取締役等の重任・再任手続き②
取締役等の役員の任期が満了し、改めて役員に再選された場合には、役員の重任登記が必要になります。
前回、役員の任期、手続きの流れについて説明させていただきましたので、ここでは、手続きの必要書類、役員変更手続きの際のよくあるご質問にお答えさせていただきます。
取締役等の重任・再任の際の必要書類
取締役等の役員の重任・再任の手続きに必要となる書類は、取締役会を設置している会社か、取締役会を設置していない会社かによって若干異なってきます。
一般的な取締役等の重任登記の際の必要書類は以下のとおりです。
取締役会非設置会社
・株主総会議事録
・定款
・取締役の互選書
・取締役の就任承諾書
・代表取締役の就任承諾書
・監査役の就任承諾書(監査役を置く場合)
※代表取締役の選任方法を定款で「取締役の互選」としている会社では、「定款+取締役の互選書」、「株主総会決議」としている会社では、「株主総会議議事録」がそれぞれ必要になります。
取締役会設置会社
・株主総会議事録
・取締役会議事録
・取締役の就任承諾書
・代表取締役の就任承諾書
・監査役の就任承諾書
・会計参与の就任承諾書(会計参与を置く場合)
・資格証明書(会計参与を置く場合)
取締役等の役員変更登記のQ&A
Q.1取締役等の再任時期が到来しましたが、どんな手続きが必要ですか?
取締役等の重任(再任)登記手続きが必要です。
取締役の任期は2年(監査役は4年)と法定されており、非公開会社(株式を公開していない会社)の場合は、定款で10年まで伸長できます。
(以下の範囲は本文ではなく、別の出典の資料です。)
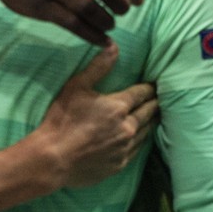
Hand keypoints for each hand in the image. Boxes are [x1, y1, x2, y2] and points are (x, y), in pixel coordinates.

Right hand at [33, 44, 157, 188]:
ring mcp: (124, 148)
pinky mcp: (119, 164)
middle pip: (148, 113)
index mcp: (119, 107)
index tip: (155, 85)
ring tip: (154, 117)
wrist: (53, 159)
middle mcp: (127, 127)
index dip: (149, 88)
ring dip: (150, 123)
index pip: (142, 94)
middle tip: (159, 100)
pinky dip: (139, 141)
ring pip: (145, 133)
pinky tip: (139, 139)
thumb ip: (98, 67)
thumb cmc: (62, 120)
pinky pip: (136, 150)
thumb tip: (114, 47)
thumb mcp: (77, 87)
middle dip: (154, 104)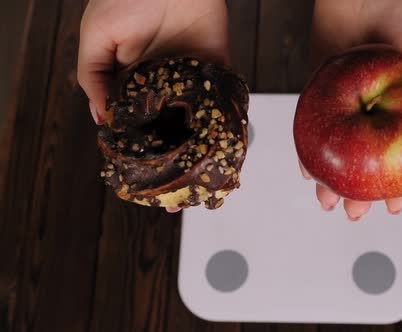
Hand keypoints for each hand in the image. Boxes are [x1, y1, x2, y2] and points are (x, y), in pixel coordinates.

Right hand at [77, 0, 228, 212]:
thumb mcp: (97, 38)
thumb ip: (95, 78)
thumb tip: (102, 120)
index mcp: (134, 81)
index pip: (137, 121)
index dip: (139, 146)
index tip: (141, 174)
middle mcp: (164, 85)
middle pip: (170, 126)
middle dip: (174, 154)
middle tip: (177, 187)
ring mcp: (192, 79)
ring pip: (199, 119)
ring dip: (202, 144)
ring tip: (203, 176)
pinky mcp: (218, 69)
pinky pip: (227, 98)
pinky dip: (229, 120)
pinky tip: (229, 145)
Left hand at [303, 0, 401, 220]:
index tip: (394, 208)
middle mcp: (374, 114)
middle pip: (366, 162)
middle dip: (361, 193)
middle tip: (355, 214)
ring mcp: (346, 106)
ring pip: (339, 153)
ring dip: (332, 180)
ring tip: (327, 202)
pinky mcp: (320, 93)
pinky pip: (313, 127)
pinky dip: (309, 150)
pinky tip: (307, 171)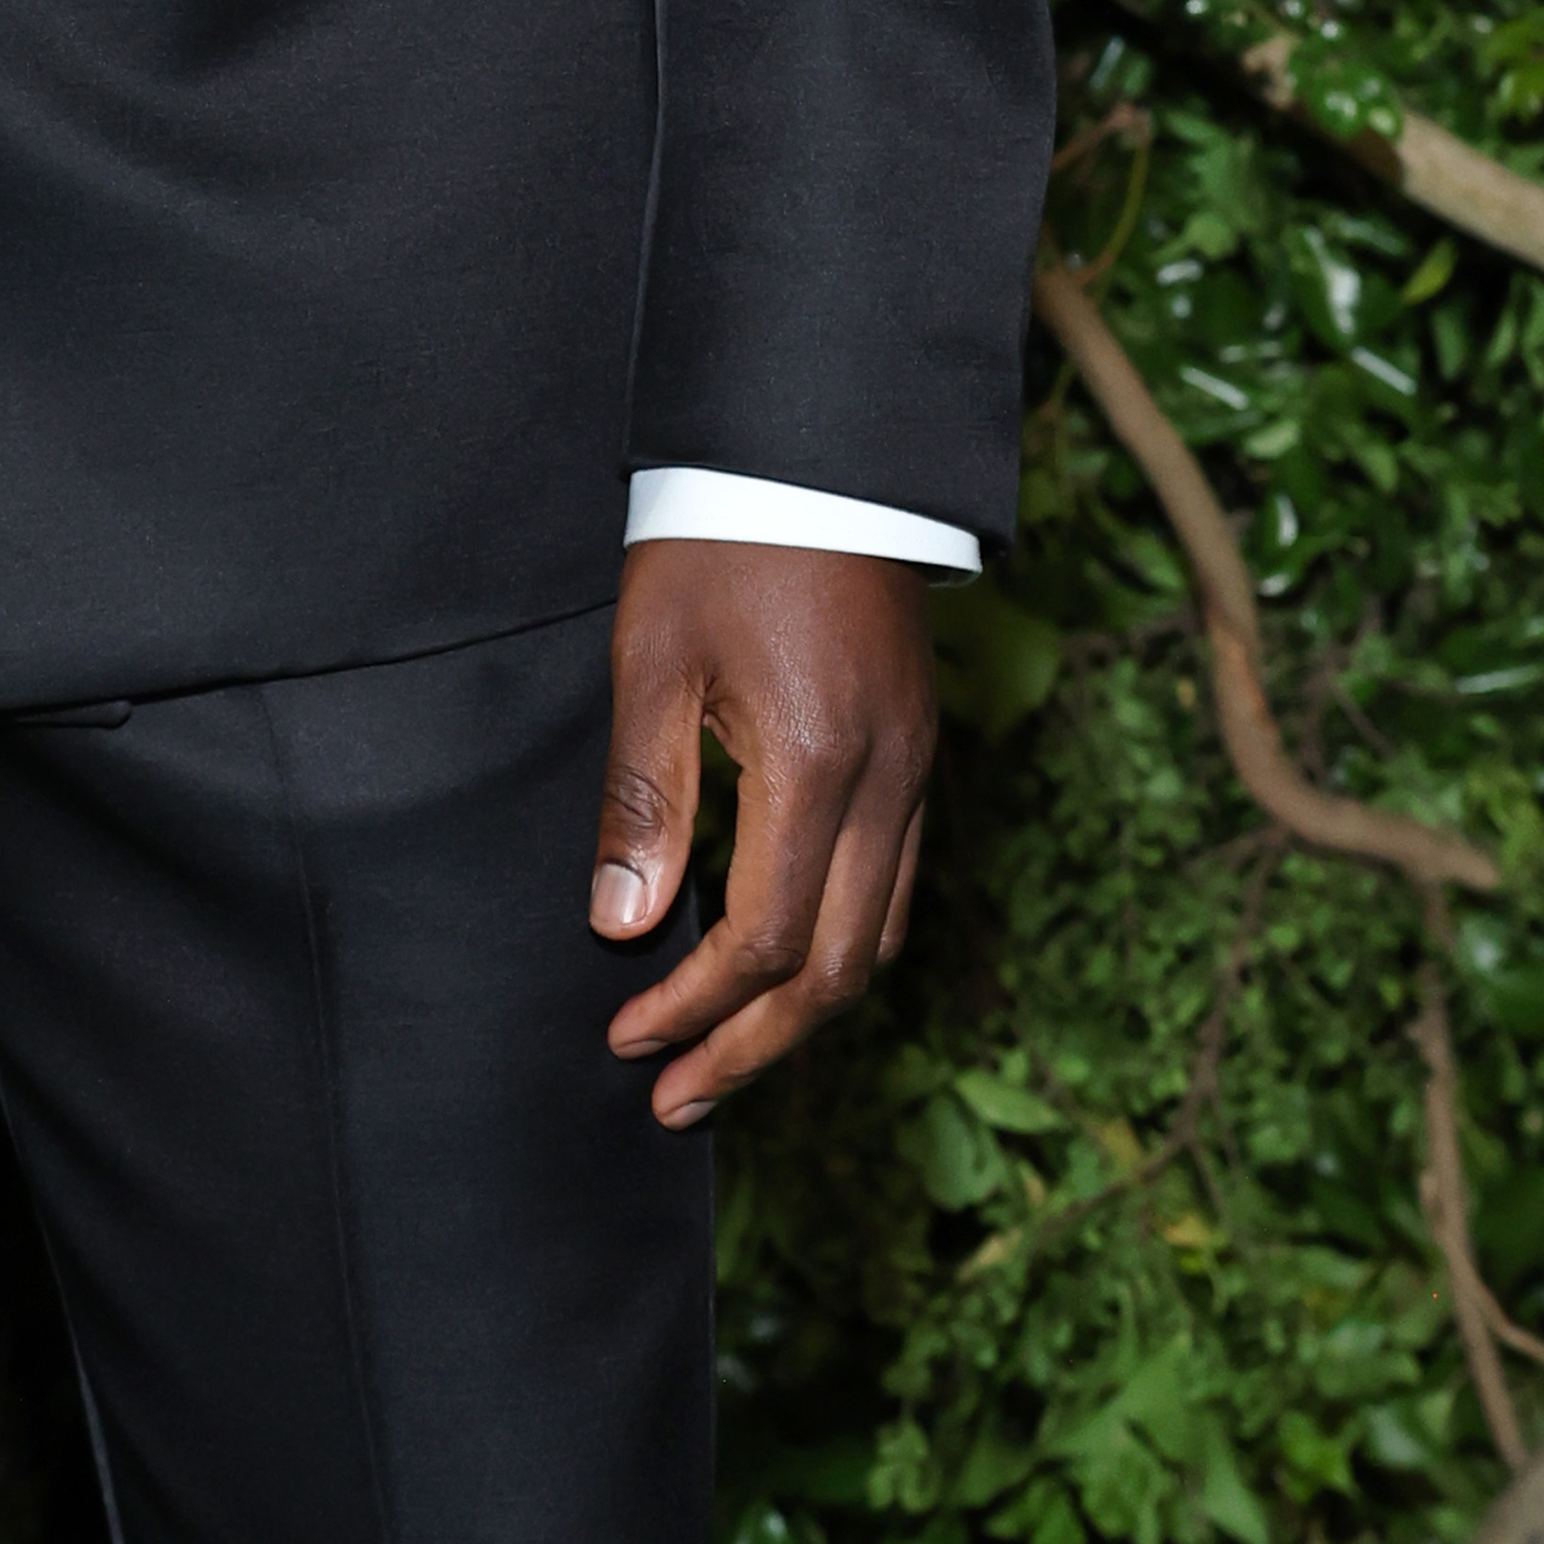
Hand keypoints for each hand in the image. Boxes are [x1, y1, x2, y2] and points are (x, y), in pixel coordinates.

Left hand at [588, 540, 937, 1125]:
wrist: (815, 449)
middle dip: (754, 1045)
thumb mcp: (654, 659)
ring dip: (803, 1012)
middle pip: (838, 969)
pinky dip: (841, 949)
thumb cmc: (721, 538)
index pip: (768, 939)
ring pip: (880, 939)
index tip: (629, 1039)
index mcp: (818, 760)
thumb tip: (624, 927)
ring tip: (725, 1056)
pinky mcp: (920, 751)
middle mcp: (889, 782)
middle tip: (675, 1094)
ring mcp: (918, 770)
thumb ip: (645, 800)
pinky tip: (785, 966)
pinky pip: (894, 886)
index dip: (698, 1007)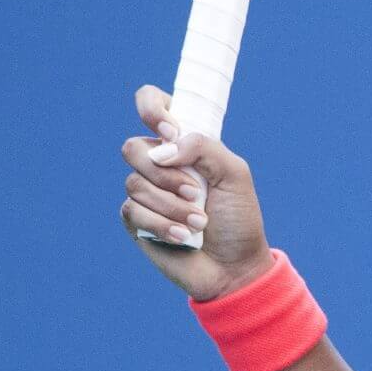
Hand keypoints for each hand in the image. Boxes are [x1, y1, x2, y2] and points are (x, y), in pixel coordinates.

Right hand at [120, 84, 272, 300]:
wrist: (234, 266)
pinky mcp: (137, 220)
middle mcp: (160, 164)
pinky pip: (133, 210)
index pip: (153, 104)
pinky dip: (163, 225)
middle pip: (133, 148)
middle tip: (196, 193)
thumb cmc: (238, 218)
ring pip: (135, 183)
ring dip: (172, 206)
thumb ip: (203, 147)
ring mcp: (146, 192)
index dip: (152, 109)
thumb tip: (162, 149)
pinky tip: (184, 238)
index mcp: (183, 144)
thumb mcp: (234, 173)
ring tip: (199, 224)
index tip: (170, 131)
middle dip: (166, 175)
任期を迎え、同一人物が同じ地位に留まる場合でも、株主総会での選任決議を経て、その事実を管轄法務局で登記しなければなりません。
Q2.取締役が全員重任して、代表取締役も変えない予定なのですが、それでも代表取締役は選任しなおさなければなりませんか?
取締役が全員重任した後に、代表取締役も選任し直さなければなりません。
なぜなら、取締役の任期が満了することにより、一旦代表取締役としても退任しているためです。
Q3.重任する取締役・監査役等の個人の印鑑登録証明書は必要ですか?
原則、不要です。
ただし、「株主総会議事録」、「取締役会議事録」、「取締役の互選書」に法務局に届け出ている会社実印を押印できない場合は、取締役・監査役全員の印鑑証明書が必要になります。
Q4.役員のメンバーが変わらない場合も変更登記が必要ですか?
株式会社の役員等(取締役・執行役・監査役・会計参与・会計監査人)には任期があります。
そのため、役員の構成メンバーに変更がない場合にも役員の任期が満了すれば、役員変更(重任)登記が必要になります。
Q5.「辞任」と「退任」とは何が違いますか?
任期の途中で役員を辞めるときは「辞任」になります。
一方、任期が満了に伴い役員を退くときは「退任」となります。
Q6.監査役を置かず、取締役を1名だけにできますか?
取締役1名のみにすることは可能です。
取締役会と監査役を設置している場合は、取締役会と監査役設置会社の登記を廃止する必要があります。
Q7.外国人を取締役に選任することはできますか?
外国人であっても取締役に選任することはできます。
Q8.外国人が取締役になる際、注意すべきことがありますか?
原則的に、就任承諾書に実印を押印した上で印鑑証明書の添付が必要となりますが、日本で印鑑証明書が発行されない方については、就任承諾書にサインの上、自国官憲やノータリーパブリックでサイン証明書の取得が必要になります。
また、外国人の氏名を登記する際、ロ-マ字で登記することが認められていないため、日本語表記として、通常は、カタカナ表記で登記することが多いです。
Q9.いつまでに登記をしなければなりませんか?
株主総会で再任の決議をされた日から2週間以内に管轄の法務局へ登記申請を行わなければなりません。
2週間を過ぎても登記を申請することはできますが、懈怠金(登記申請が遅れたことによる過料)が掛かる可能性があります。
Q10.重任(再任)登記の登録免許税はいくらかかりますか?
資本金の額が1億円を超えない株式会社は、10,000円です。
資本金の額が1億円を超える株式会社の場合は、30,000円です。
※役員が何名いても、登録免許税は変わりません。